Directions -
Present every line of source text in the following material as a JSON list of strings, one string per line, omitting blank lines and leaving the pictures out.

######

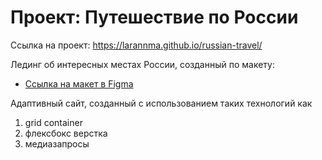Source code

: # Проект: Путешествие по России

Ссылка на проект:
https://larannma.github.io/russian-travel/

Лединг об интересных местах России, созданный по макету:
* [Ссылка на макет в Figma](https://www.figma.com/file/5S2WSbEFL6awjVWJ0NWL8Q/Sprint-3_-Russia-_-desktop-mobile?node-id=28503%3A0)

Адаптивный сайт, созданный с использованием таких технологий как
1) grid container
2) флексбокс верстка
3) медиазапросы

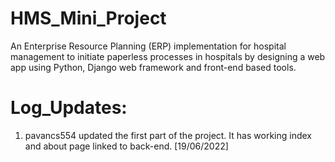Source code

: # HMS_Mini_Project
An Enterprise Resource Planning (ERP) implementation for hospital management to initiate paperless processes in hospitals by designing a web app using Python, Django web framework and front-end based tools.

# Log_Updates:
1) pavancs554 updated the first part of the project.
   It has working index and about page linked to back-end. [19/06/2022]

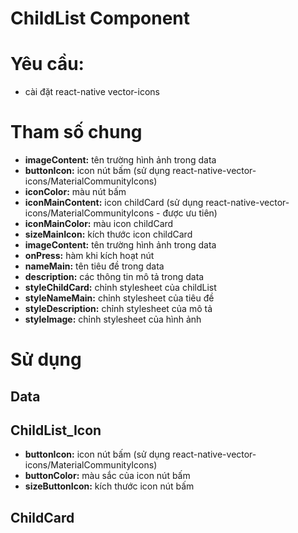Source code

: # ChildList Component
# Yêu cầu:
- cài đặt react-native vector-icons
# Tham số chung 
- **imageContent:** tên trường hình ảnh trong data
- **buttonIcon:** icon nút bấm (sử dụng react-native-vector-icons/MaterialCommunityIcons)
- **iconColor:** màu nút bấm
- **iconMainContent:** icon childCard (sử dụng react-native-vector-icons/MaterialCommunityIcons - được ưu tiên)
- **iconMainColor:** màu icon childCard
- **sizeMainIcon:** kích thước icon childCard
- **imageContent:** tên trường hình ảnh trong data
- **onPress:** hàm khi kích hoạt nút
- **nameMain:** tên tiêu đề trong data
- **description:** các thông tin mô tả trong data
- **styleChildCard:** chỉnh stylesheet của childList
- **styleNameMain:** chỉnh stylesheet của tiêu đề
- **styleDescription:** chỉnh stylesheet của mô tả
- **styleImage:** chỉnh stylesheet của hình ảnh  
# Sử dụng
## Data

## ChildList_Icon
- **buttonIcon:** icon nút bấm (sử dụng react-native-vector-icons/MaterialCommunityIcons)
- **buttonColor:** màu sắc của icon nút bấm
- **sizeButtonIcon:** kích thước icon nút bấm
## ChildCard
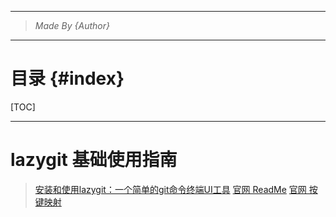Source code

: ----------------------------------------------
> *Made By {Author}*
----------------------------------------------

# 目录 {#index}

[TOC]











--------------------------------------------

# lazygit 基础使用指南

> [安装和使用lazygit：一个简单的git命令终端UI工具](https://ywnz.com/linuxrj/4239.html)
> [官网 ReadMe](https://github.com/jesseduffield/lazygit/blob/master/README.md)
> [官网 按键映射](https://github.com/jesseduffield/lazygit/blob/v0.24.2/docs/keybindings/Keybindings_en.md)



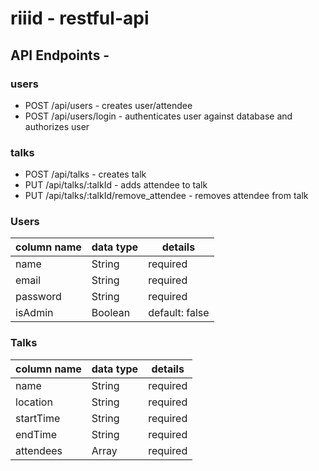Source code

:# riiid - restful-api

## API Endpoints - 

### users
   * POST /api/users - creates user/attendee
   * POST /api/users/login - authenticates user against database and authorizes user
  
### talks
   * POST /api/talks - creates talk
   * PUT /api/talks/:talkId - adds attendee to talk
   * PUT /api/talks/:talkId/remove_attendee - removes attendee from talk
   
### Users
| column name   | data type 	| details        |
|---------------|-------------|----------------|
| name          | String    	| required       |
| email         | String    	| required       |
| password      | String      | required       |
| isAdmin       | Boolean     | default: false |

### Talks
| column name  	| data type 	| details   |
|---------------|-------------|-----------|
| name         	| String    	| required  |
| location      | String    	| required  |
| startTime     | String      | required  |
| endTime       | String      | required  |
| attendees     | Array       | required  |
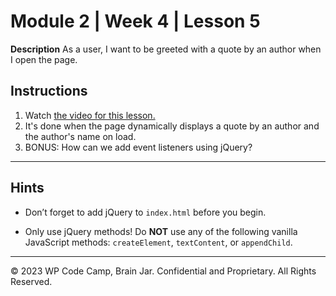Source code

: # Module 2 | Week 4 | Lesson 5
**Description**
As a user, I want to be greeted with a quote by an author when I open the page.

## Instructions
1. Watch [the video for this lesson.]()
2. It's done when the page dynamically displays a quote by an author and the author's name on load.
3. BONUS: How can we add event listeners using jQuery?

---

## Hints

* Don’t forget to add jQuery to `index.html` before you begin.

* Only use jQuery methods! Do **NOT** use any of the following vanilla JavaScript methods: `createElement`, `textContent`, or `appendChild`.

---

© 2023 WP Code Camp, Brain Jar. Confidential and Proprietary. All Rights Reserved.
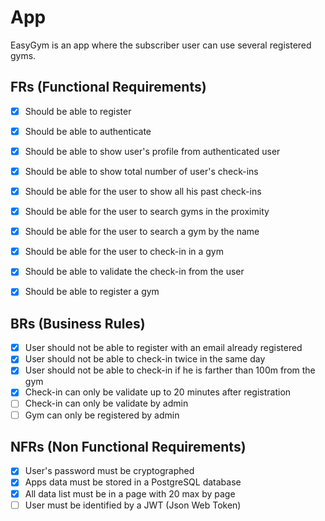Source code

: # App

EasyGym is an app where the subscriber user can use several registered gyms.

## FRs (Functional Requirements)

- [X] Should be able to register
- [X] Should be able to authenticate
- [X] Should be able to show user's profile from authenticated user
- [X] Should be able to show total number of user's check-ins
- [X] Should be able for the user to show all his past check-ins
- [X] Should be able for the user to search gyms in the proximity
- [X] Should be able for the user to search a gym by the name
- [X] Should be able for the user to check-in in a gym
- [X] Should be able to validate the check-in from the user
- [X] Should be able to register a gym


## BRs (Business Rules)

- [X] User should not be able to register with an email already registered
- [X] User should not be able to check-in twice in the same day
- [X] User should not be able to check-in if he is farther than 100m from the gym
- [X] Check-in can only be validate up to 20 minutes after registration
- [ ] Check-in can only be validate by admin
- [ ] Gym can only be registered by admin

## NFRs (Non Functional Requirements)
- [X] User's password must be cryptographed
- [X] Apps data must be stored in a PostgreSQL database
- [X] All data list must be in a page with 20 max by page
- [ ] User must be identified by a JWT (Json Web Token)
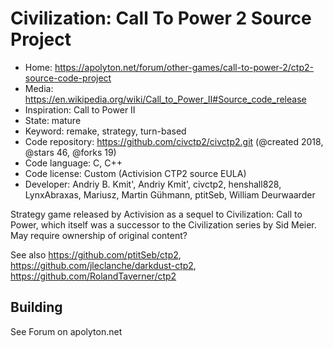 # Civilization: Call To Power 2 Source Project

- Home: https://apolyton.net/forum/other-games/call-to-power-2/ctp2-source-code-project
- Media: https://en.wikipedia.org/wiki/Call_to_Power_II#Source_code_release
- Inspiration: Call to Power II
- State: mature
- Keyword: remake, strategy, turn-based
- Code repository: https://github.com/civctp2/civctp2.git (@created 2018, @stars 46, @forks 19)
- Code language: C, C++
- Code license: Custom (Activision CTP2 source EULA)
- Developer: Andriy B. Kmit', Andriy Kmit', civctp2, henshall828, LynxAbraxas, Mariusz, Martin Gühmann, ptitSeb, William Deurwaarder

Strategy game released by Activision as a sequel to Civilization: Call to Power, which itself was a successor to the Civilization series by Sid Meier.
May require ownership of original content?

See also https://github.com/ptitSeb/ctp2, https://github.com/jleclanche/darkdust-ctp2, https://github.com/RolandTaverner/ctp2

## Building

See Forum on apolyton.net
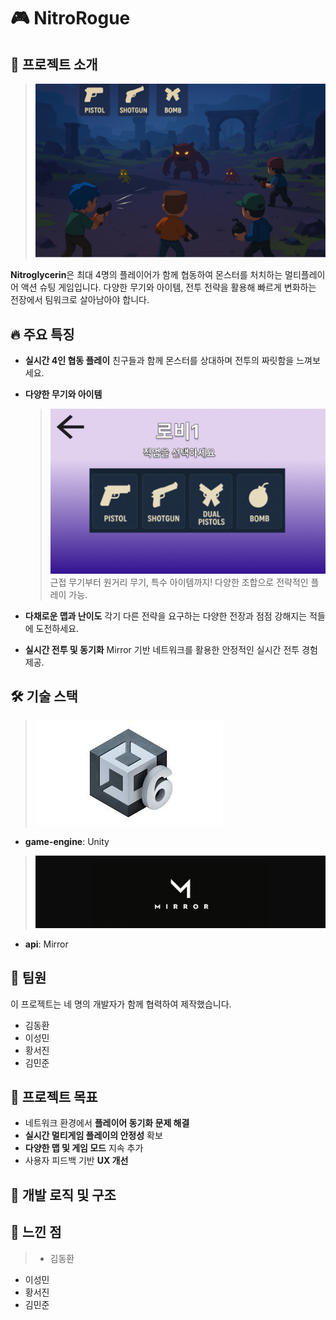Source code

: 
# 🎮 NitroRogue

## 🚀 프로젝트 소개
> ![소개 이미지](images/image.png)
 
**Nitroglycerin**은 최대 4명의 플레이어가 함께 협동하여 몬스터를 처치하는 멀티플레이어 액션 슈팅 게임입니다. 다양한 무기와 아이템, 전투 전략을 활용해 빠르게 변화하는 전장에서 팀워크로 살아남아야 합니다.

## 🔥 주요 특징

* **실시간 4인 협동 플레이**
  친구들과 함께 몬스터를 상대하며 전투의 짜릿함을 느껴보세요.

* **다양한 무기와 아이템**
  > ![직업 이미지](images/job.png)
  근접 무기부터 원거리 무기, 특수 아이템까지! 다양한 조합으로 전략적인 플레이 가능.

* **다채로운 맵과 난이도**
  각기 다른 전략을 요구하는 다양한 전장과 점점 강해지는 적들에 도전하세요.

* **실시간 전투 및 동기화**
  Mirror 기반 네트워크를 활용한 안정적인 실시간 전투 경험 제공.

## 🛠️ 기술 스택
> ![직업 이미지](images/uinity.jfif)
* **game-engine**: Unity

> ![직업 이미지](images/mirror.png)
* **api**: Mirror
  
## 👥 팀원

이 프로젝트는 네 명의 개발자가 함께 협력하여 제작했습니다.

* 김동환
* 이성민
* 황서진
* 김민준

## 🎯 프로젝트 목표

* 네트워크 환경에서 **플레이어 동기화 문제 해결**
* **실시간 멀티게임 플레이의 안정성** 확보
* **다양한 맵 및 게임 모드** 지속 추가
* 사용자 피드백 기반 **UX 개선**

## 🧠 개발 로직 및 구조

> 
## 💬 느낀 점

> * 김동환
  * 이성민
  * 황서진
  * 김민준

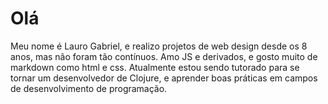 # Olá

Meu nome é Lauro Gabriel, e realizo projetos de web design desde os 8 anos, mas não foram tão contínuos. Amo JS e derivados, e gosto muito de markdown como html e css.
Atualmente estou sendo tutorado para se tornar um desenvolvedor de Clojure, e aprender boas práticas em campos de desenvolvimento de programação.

######

Result of the exercise -
[
  "Source code",
  ": # Проект: Путешествие по России",
  "Ссылка на проект:",
  "https://larannma.github.io/russian-travel/",
  "Лединг об интересных местах России, созданный по макету:",
  "* [Ссылка на макет в Figma](https://www.figma.com/file/5S2WSbEFL6awjVWJ0NWL8Q/Sprint-3_-Russia-_-desktop-mobile?node-id=28503%3A0)",
  "Адаптивный сайт, созданный с использованием таких технологий как",
  "1) grid container",
  "2) флексбокс верстка",
  "3) медиазапросы",
  "Source code",
  ": # HMS_Mini_Project",
  "An Enterprise Resource Planning (ERP) implementation for hospital management to initiate paperless processes in hospitals by designing a web app using Python, Django web framework and front-end based tools.",
  "# Log_Updates:",
  "1) pavancs554 updated the first part of the project.",
  "   It has working index and about page linked to back-end. [19/06/2022]",
  "Source code",
  ": # ChildList Component",
  "# Yêu cầu:",
  "- cài đặt react-native vector-icons",
  "# Tham số chung ",
  "- **imageContent:** tên trường hình ảnh trong data",
  "- **buttonIcon:** icon nút bấm (sử dụng react-native-vector-icons/MaterialCommunityIcons)",
  "- **iconColor:** màu nút bấm",
  "- **iconMainContent:** icon childCard (sử dụng react-native-vector-icons/MaterialCommunityIcons - được ưu tiên)",
  "- **iconMainColor:** màu icon childCard",
  "- **sizeMainIcon:** kích thước icon childCard",
  "- **imageContent:** tên trường hình ảnh trong data",
  "- **onPress:** hàm khi kích hoạt nút",
  "- **nameMain:** tên tiêu đề trong data",
  "- **description:** các thông tin mô tả trong data",
  "- **styleChildCard:** chỉnh stylesheet của childList",
  "- **styleNameMain:** chỉnh stylesheet của tiêu đề",
  "- **styleDescription:** chỉnh stylesheet của mô tả",
  "- **styleImage:** chỉnh stylesheet của hình ảnh  ",
  "# Sử dụng",
  "## Data",
  "## ChildList_Icon",
  "- **buttonIcon:** icon nút bấm (sử dụng react-native-vector-icons/MaterialCommunityIcons)",
  "- **buttonColor:** màu sắc của icon nút bấm",
  "- **sizeButtonIcon:** kích thước icon nút bấm",
  "## ChildCard",
  "Source code",
  ": ----------------------------------------------",
  "> *Made By {Author}*",
  "----------------------------------------------",
  "# 目录 {#index}",
  "[TOC]",
  "--------------------------------------------",
  "# lazygit 基础使用指南",
  "> [安装和使用lazygit：一个简单的git命令终端UI工具](https://ywnz.com/linuxrj/4239.html)",
  "> [官网 ReadMe](https://github.com/jesseduffield/lazygit/blob/master/README.md)",
  "> [官网 按键映射](https://github.com/jesseduffield/lazygit/blob/v0.24.2/docs/keybindings/Keybindings_en.md)",
  "Source code",
  ":# riiid - restful-api",
  "## API Endpoints - ",
  "### users",
  "   * POST /api/users - creates user/attendee",
  "   * POST /api/users/login - authenticates user against database and authorizes user",
  "### talks",
  "   * POST /api/talks - creates talk",
  "   * PUT /api/talks/:talkId - adds attendee to talk",
  "   * PUT /api/talks/:talkId/remove_attendee - removes attendee from talk",
  "### Users",
  "| column name   | data type \t| details        |",
  "|---------------|-------------|----------------|",
  "| name          | String    \t| required       |",
  "| email         | String    \t| required       |",
  "| password      | String      | required       |",
  "| isAdmin       | Boolean     | default: false |",
  "### Talks",
  "| column name  \t| data type \t| details   |",
  "|---------------|-------------|-----------|",
  "| name         \t| String    \t| required  |",
  "| location      | String    \t| required  |",
  "| startTime     | String      | required  |",
  "| endTime       | String      | required  |",
  "| attendees     | Array       | required  |",
  "Source code",
  ": # Module 2 | Week 4 | Lesson 5",
  "**Description**",
  "As a user, I want to be greeted with a quote by an author when I open the page.",
  "## Instructions",
  "1. Watch [the video for this lesson.]()",
  "2. It's done when the page dynamically displays a quote by an author and the author's name on load.",
  "3. BONUS: How can we add event listeners using jQuery?",
  "---",
  "## Hints",
  "* Don’t forget to add jQuery to `index.html` before you begin.",
  "* Only use jQuery methods! Do **NOT** use any of the following vanilla JavaScript methods: `createElement`, `textContent`, or `appendChild`.",
  "---",
  "© 2023 WP Code Camp, Brain Jar. Confidential and Proprietary. All Rights Reserved.",
  "Source code",
  ": # App",
  "EasyGym is an app where the subscriber user can use several registered gyms.",
  "## FRs (Functional Requirements)",
  "- [X] Should be able to register",
  "- [X] Should be able to authenticate",
  "- [X] Should be able to show user's profile from authenticated user",
  "- [X] Should be able to show total number of user's check-ins",
  "- [X] Should be able for the user to show all his past check-ins",
  "- [X] Should be able for the user to search gyms in the proximity",
  "- [X] Should be able for the user to search a gym by the name",
  "- [X] Should be able for the user to check-in in a gym",
  "- [X] Should be able to validate the check-in from the user",
  "- [X] Should be able to register a gym",
  "## BRs (Business Rules)",
  "- [X] User should not be able to register with an email already registered",
  "- [X] User should not be able to check-in twice in the same day",
  "- [X] User should not be able to check-in if he is farther than 100m from the gym",
  "- [X] Check-in can only be validate up to 20 minutes after registration",
  "- [ ] Check-in can only be validate by admin",
  "- [ ] Gym can only be registered by admin",
  "## NFRs (Non Functional Requirements)",
  "- [X] User's password must be cryptographed",
  "- [X] Apps data must be stored in a PostgreSQL database",
  "- [X] All data list must be in a page with 20 max by page",
  "- [ ] User must be identified by a JWT (Json Web Token)",
  " # Civilization: Call To Power 2 Source Project",
  "- Home: https://apolyton.net/forum/other-games/call-to-power-2/ctp2-source-code-project",
  "- Media: https://en.wikipedia.org/wiki/Call_to_Power_II#Source_code_release",
  "- Inspiration: Call to Power II",
  "- State: mature",
  "- Keyword: remake, strategy, turn-based",
  "- Code repository: https://github.com/civctp2/civctp2.git (@created 2018, @stars 46, @forks 19)",
  "- Code language: C, C++",
  "- Code license: Custom (Activision CTP2 source EULA)",
  "- Developer: Andriy B. Kmit', Andriy Kmit', civctp2, henshall828, LynxAbraxas, Mariusz, Martin Gühmann, ptitSeb, William Deurwaarder",
  "Strategy game released by Activision as a sequel to Civilization: Call to Power, which itself was a successor to the Civilization series by Sid Meier.",
  "May require ownership of original content?",
  "See also https://github.com/ptitSeb/ctp2, https://github.com/jleclanche/darkdust-ctp2, https://github.com/RolandTaverner/ctp2",
  "## Building",
  "See Forum on apolyton.net",
  "Source code",
  ": ",
  "# 🎮 NitroRogue",
  "## 🚀 프로젝트 소개",
  "> ![소개 이미지](images/image.png)",
  "**Nitroglycerin**은 최대 4명의 플레이어가 함께 협동하여 몬스터를 처치하는 멀티플레이어 액션 슈팅 게임입니다. 다양한 무기와 아이템, 전투 전략을 활용해 빠르게 변화하는 전장에서 팀워크로 살아남아야 합니다.",
  "## 🔥 주요 특징",
  "* **실시간 4인 협동 플레이**",
  "  친구들과 함께 몬스터를 상대하며 전투의 짜릿함을 느껴보세요.",
  "* **다양한 무기와 아이템**",
  "  > ![직업 이미지](images/job.png)",
  "  근접 무기부터 원거리 무기, 특수 아이템까지! 다양한 조합으로 전략적인 플레이 가능.",
  "* **다채로운 맵과 난이도**",
  "  각기 다른 전략을 요구하는 다양한 전장과 점점 강해지는 적들에 도전하세요.",
  "* **실시간 전투 및 동기화**",
  "  Mirror 기반 네트워크를 활용한 안정적인 실시간 전투 경험 제공.",
  "## 🛠️ 기술 스택",
  "> ![직업 이미지](images/uinity.jfif)",
  "* **game-engine**: Unity",
  "> ![직업 이미지](images/mirror.png)",
  "* **api**: Mirror",
  "## 👥 팀원",
  "이 프로젝트는 네 명의 개발자가 함께 협력하여 제작했습니다.",
  "* 김동환",
  "* 이성민",
  "* 황서진",
  "* 김민준",
  "## 🎯 프로젝트 목표",
  "* 네트워크 환경에서 **플레이어 동기화 문제 해결**",
  "* **실시간 멀티게임 플레이의 안정성** 확보",
  "* **다양한 맵 및 게임 모드** 지속 추가",
  "* 사용자 피드백 기반 **UX 개선**",
  "## 🧠 개발 로직 및 구조",
  "> ",
  "## 💬 느낀 점",
  "> * 김동환",
  "  * 이성민",
  "  * 황서진",
  "  * 김민준",
  " # Olá",
  "Meu nome é Lauro Gabriel, e realizo projetos de web design desde os 8 anos, mas não foram tão contínuos. Amo JS e derivados, e gosto muito de markdown como html e css.",
  "Atualmente estou sendo tutorado para se tornar um desenvolvedor de Clojure, e aprender boas práticas em campos de desenvolvimento de programação."
]